[TASK] Copy out the material below with every "pose" swapped for "camera" and nothing else altered. Omit the pictures from your copy.

Data records
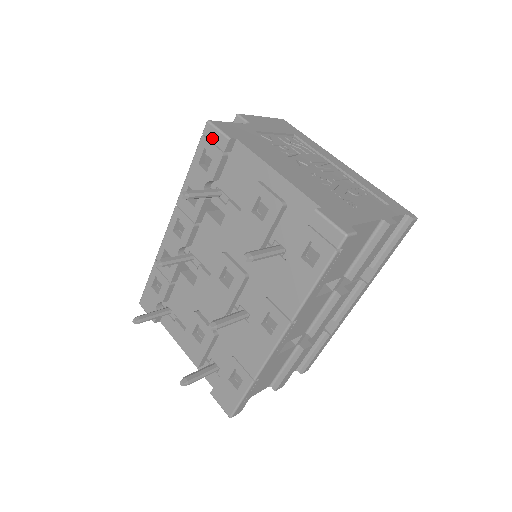
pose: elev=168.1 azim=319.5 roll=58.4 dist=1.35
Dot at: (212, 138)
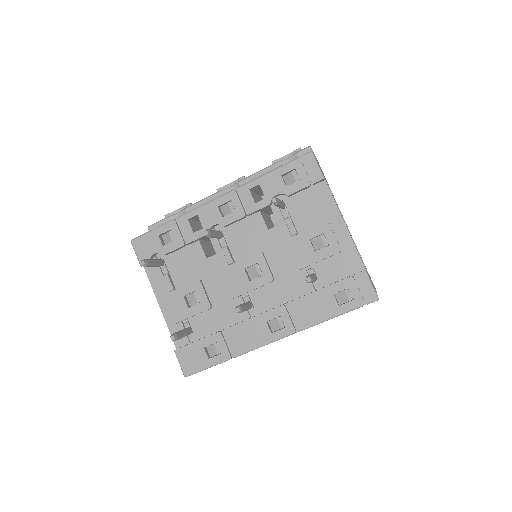
Dot at: (308, 167)
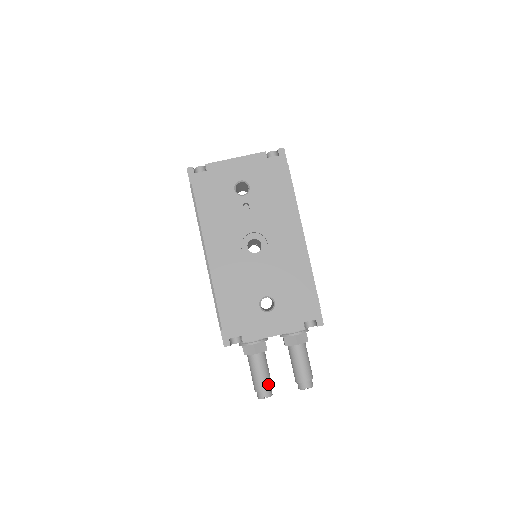
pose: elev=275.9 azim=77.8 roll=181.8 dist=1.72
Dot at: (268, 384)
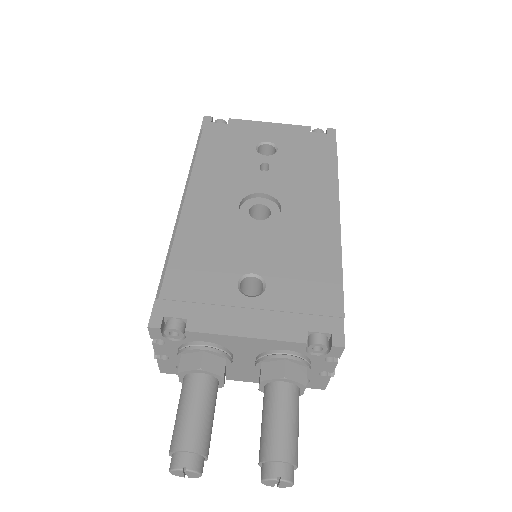
Dot at: (201, 441)
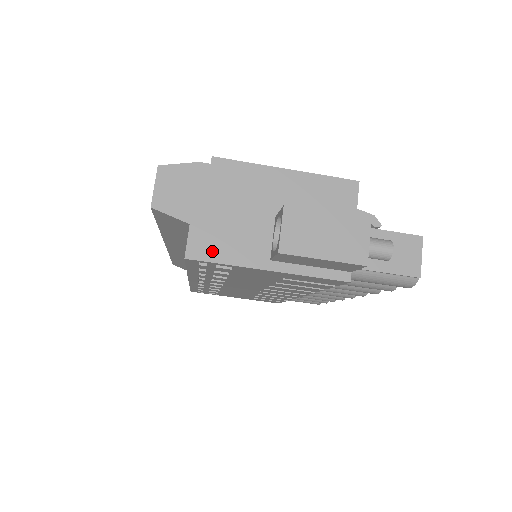
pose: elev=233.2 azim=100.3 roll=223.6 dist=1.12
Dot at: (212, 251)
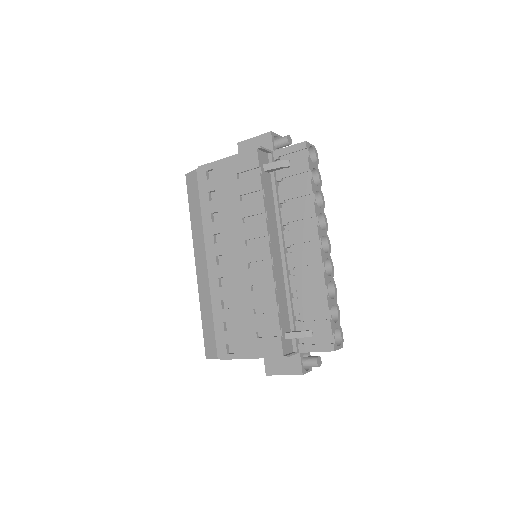
Dot at: occluded
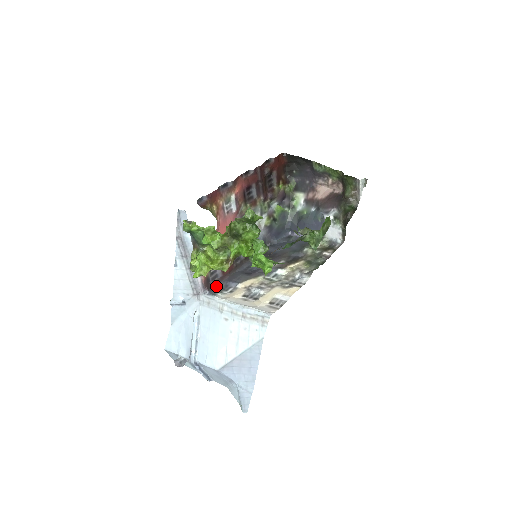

[WRITTEN ANSWER]
camera: elev=168.1 azim=319.5 roll=58.4 dist=1.35
Dot at: (212, 138)
Dot at: (308, 167)
camera: elev=275.9 azim=77.8 roll=181.8 dist=1.72
Dot at: (268, 384)
Dot at: (201, 441)
camera: elev=233.2 azim=100.3 roll=223.6 dist=1.12
Dot at: (212, 251)
Dot at: occluded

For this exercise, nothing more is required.